Histopathological changes of hepatotoxicity were found in all paracetamol-treated rabbits. The histopathological findings of paracetamol toxicity disappeared in five rabbits on prazosin, very mild in one. In carvedilol group paracetamol toxicity completely disappeared in three, while mild in three rabbits. Paracetamol hepatotoxicity was not changed by metoprolol. In metoprolol plus prazosin treated rabbits, moderate histopathological changes were observed. Serum liver function tests and MDA in serum and in liver homogenate were elevated; GSH was depleted after paracetamol treatment and returned back to the control value on prior treatment with prazosin. MDA in serum and liver homogenate, alkaline phosphatase, total bilirubin were significantly decreased after carvedilol and prazosin plus metoprolol treatments.

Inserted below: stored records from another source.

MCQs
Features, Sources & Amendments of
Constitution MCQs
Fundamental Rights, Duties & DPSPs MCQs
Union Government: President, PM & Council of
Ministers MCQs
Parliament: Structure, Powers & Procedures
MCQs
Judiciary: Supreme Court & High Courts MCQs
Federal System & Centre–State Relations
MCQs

Carvedilol and prazosin are hepatoprotective in paracetamol hepatotoxicity, combination of prazosin and metoprolol have moderate, and metoprolol has a little hepatoprotection.
评估卡维地洛、哌唑嗪、美托洛尔以及哌唑嗪联合美托洛尔对扑热息痛诱导的肝毒性的肝保护潜力。
36只雄性兔子被分为6组,每组6只。第1组给予蒸馏水,第2组用扑热息痛(1克/千克/天,口服)治疗,第3、4、5和6组在扑热息痛治疗前1小时分别用以下剂量(毫克/千克/天)进行治疗:卡维地洛(10毫克)、哌唑嗪(0.5毫克)、美托洛尔(10毫克)以及美托洛尔(10毫克)与哌唑嗪(0.5毫克)的组合。所有治疗均持续9天;在第10天处死动物。评估血清和肝匀浆中的肝功能测试、丙二醛(MDA)和谷胱甘肽(GSH)。对肝脏进行组织病理学检查。
在所有接受扑热息痛治疗的兔子中均发现肝毒性的组织病理学变化。在接受哌唑嗪治疗的5只兔子中,扑热息痛毒性的组织病理学表现消失,1只非常轻微。在卡维地洛组中,3只兔子的扑热息痛毒性完全消失,3只轻微。美托洛尔未改变扑热息痛的肝毒性。在接受美托洛尔加哌唑嗪治疗的兔子中,观察到中度组织病理学变化。血清肝功能测试以及血清和肝匀浆中的MDA升高;扑热息痛治疗后GSH耗竭,在用哌唑嗪预先治疗后恢复到对照值。卡维地洛以及哌唑嗪加美托洛尔治疗后,血清和肝匀浆中的MDA、碱性磷酸酶、总胆红素显著降低。
卡维地洛和哌唑嗪对扑热息痛肝毒性具有肝保护作用,哌唑嗪与美托洛尔的组合具有中度肝保护作用,美托洛尔具有轻微肝保护作用。